═════ DATA FOR REVIEW

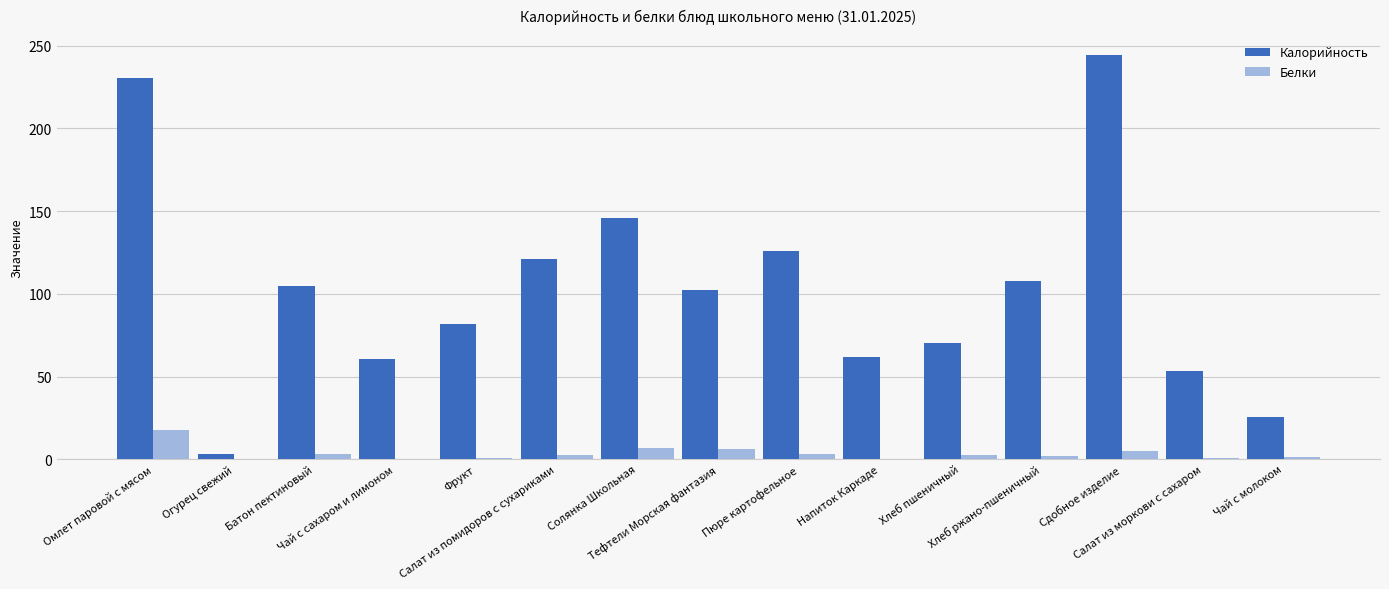

How many data points in Калорийность are above 102?

8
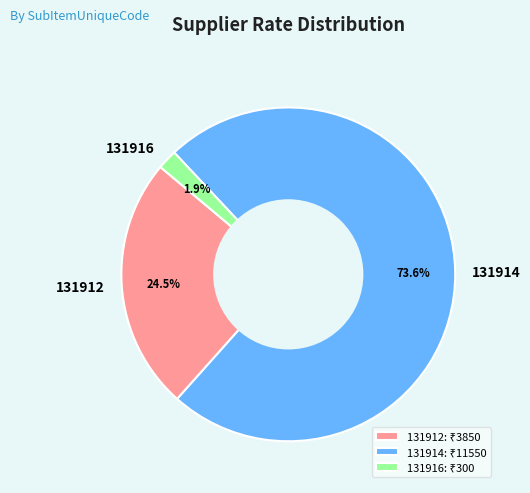

Which category has the biggest portion of the pie?

131914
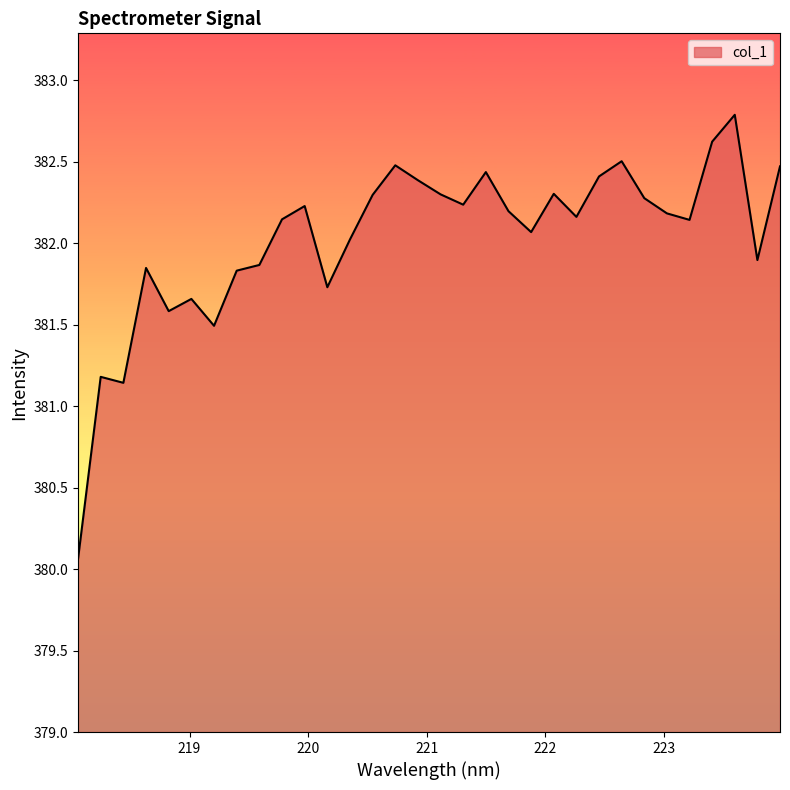

What is the greatest value displayed?

382.8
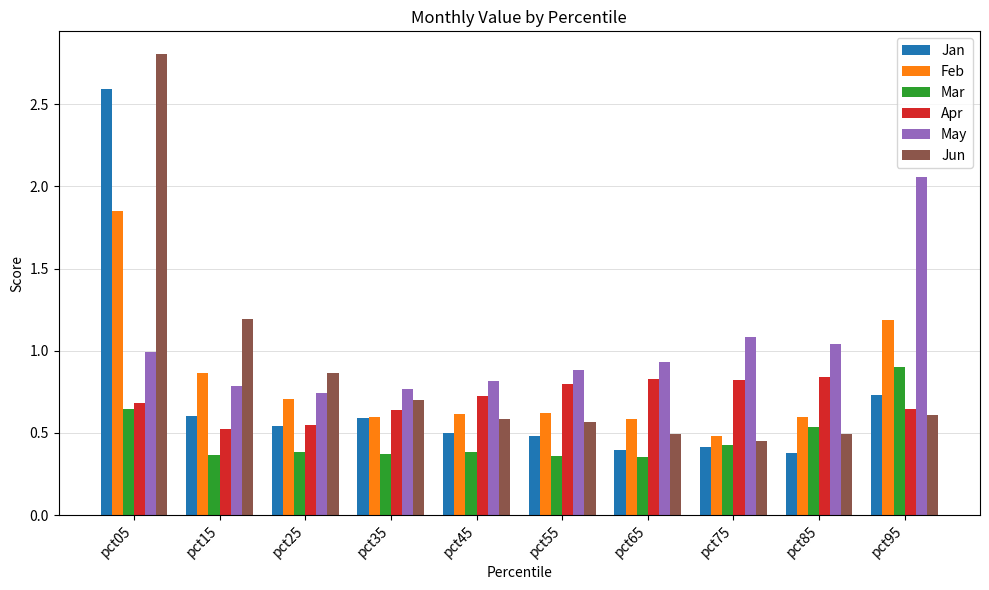

What are all the series names shown in the legend?

Jan, Feb, Mar, Apr, May, Jun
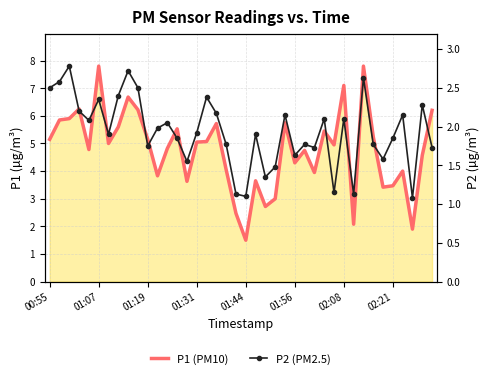

What is the sum of all P1 (PM10) values?

190.4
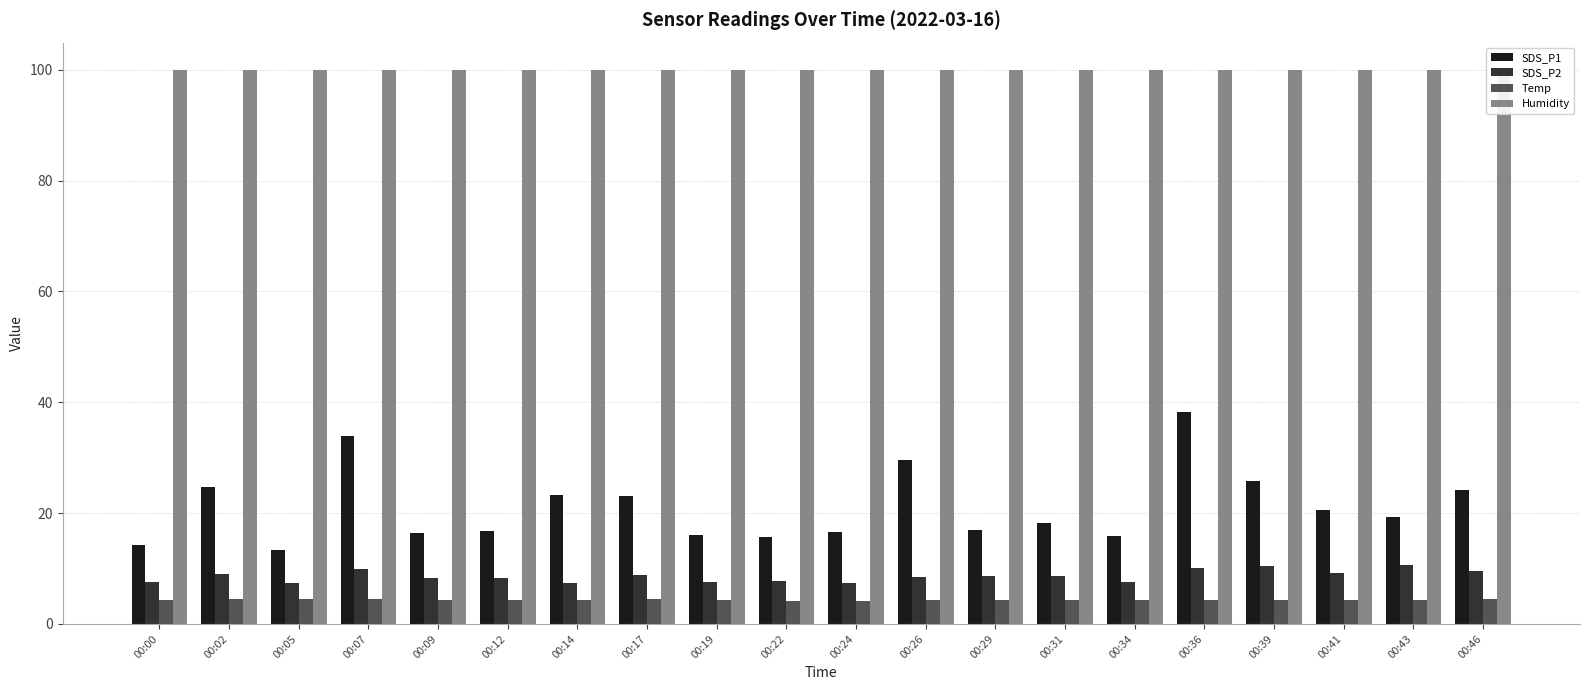

What is the total value across all series at 00:00?

126.1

══════════

### WHAT YOU SHOULD DO
Please copy every line of the records above word for word, leaving the pictures out.

### ANSWER BOX
How many data points in Калорийность are above 102?

8

Which category has the biggest portion of the pie?

131914

What is the greatest value displayed?

382.8

What are all the series names shown in the legend?

Jan, Feb, Mar, Apr, May, Jun

What is the sum of all P1 (PM10) values?

190.4

What is the total value across all series at 00:00?

126.1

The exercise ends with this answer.